Parmi ses grands frères en littératures, notamment de ceux qui le conduisirent de l’autre côté de l’Atlantique, Olivier Adam cite irrémédiablement Philippe Djian. D’ailleurs, le romancier breton met en exergue de son dernier roman, Des vents contraires, les paroles du chansonnier de Stephan Eicher : « On ne refait pas sa vie/On continue seulement/On dort moins bien la nuit… » L’imparfait en moins, Philippe Djian aurait pu introduire Impardonnables avec ces mêmes mots, ses mots.
Son héros, Francis, a vu disparaître trois de ces femmes : voici plus de dix ans, son épouse et sa fille aînée sont mortes dans un accident de voitures. Lui est resté Alice. Mais, sa fougueuse (fugueuse ?) cadette, entre temps devenue mère et actrice, vient d’être portée disparue. « Est-ce qu’un père pouvait perdre ses deux filles à douze ans d’intervalle ? Le sort pouvait-il s’acharner ainsi ? » (p 29) se demande Francis, un œil sur ses petites filles, l’autre sur son clavier de romancier et ses livres délaissés. Le « sort s’acharne » d’autant plus que même celle qui symbolisait le « printemps » après l’accident, celle qui aurait du être son havre de paix, Judith, lui cause beaucoup de soucis. Agente immobilière de profession, la seconde femme de Francis traverse sans cesse la frontière, vend toute la Côte espagnole à de riches Russes… si bien que lorsqu’elle franchit la porte de leur maison, ce n’est qu’un coup de vent et elle se fait uniquement super-grand-mère qui lit Jane Austen à ses petits enfants. Pour discuter lors de ses longues veillées d’angoisses, le narrateur n’a plus qu’Anne-Marie, A.M, une vieille amie de lycée qu’il a engagée comme détective pour retrouver sa fille.

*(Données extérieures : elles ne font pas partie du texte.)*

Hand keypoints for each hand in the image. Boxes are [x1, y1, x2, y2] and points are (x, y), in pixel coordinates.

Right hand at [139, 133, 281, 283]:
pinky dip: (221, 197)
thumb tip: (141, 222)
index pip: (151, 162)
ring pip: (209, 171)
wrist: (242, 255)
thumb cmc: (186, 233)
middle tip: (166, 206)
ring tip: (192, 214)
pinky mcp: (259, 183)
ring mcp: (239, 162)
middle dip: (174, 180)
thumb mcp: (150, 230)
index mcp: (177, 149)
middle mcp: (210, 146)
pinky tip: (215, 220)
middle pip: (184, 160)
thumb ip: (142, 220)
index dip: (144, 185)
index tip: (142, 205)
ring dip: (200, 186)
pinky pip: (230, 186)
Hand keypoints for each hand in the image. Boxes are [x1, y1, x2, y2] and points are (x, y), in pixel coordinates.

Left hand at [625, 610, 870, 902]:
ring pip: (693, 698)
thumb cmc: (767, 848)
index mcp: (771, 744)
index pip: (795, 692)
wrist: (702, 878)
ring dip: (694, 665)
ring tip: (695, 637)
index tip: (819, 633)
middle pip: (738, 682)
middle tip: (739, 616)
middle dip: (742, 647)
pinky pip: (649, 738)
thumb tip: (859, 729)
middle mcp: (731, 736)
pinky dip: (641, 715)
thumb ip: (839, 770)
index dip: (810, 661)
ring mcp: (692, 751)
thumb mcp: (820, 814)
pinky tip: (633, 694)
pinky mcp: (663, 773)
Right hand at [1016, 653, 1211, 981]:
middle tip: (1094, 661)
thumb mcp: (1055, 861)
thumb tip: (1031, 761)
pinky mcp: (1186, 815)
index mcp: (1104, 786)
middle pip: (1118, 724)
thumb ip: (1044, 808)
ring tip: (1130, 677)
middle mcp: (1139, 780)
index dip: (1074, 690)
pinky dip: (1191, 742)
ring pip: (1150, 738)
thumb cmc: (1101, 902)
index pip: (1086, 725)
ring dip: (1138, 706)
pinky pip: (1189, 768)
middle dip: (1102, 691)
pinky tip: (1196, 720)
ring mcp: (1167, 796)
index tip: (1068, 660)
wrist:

Le repos n’est pas permis à Francis, aussi Impardonnables ne sera guère le récit d’un vieux romancier préretraité en pays basques… Ecrit du point de vue du personnage principal, largement au style indirect libre, le roman mêle, comme dans le cerveau de l’analysé, évènements vécus et souvenirs douloureux. « Inventer une histoire est sans importance, seuls les mots comptent » disait l’auteur dans un entretien accordé à Télérama. Effectivement, dans Impardonnables, le suspens ne se loge pas dans le futur du personnage, -tout est d’avance annoncé- mais dans un passé évoqué par ellipses puis peu à peu épluché… L’intrigue trop vite dénouée n’a d’équivalent que les mots employés pour la noyer… Ce que Philippe Djian dit à Télérama, Francis, écrivain lui aussi, l’explique mieux encore, enfoncé dans le vieux canapé de son idôle, Hemingway (”Ernesto“) : « Aucun peintre, aucun musicien n’arrivait à la cheville d’un musicien. Tout le monde le sentait bien. Il m’arrivait de serrer si fort les dents au milieu d’une phrase que la pièce tout entière se mettait à siffler. Hemingway ne disait pas autre chose. L’herbe ne verdissait pas toute seule. Le paysage ne filait pas derrière la vitre par enchantement. » (p 132).
De telles assertions pourraient être pesantes si l’anti-héros qui les développe n’était pas, aussi noyé qu’il est dans sa douleur, doué d’humour… Judith le dit elle-même : Francis est l’un des “écrivains les plus drôles du monde” (p 183). Quand Olivier Adam est touchant, émouvant et paradoxalement ”frais” dans son imparfait employé consciencieusement -mais pas mois habilement-, Philippe Djian fait figure de vieux routier, clown triste qui, du haut du balcon de sa villa basque, se moque des autres comme de lui-même. Deux livres à lire donc.
Impardonnables, Philippe DJIAN, aux Editions Gallimard, 233 p, 22 janvier 2009
“Puis Judith m’avait appelé de Madrid, dans l’heure qui suivait, pour me parler de mon manque de coeur. Le culot de cette femme.” (p 24)
Marie Barral
Article paru dans la Boîte à sorties le 21 janvier dernier.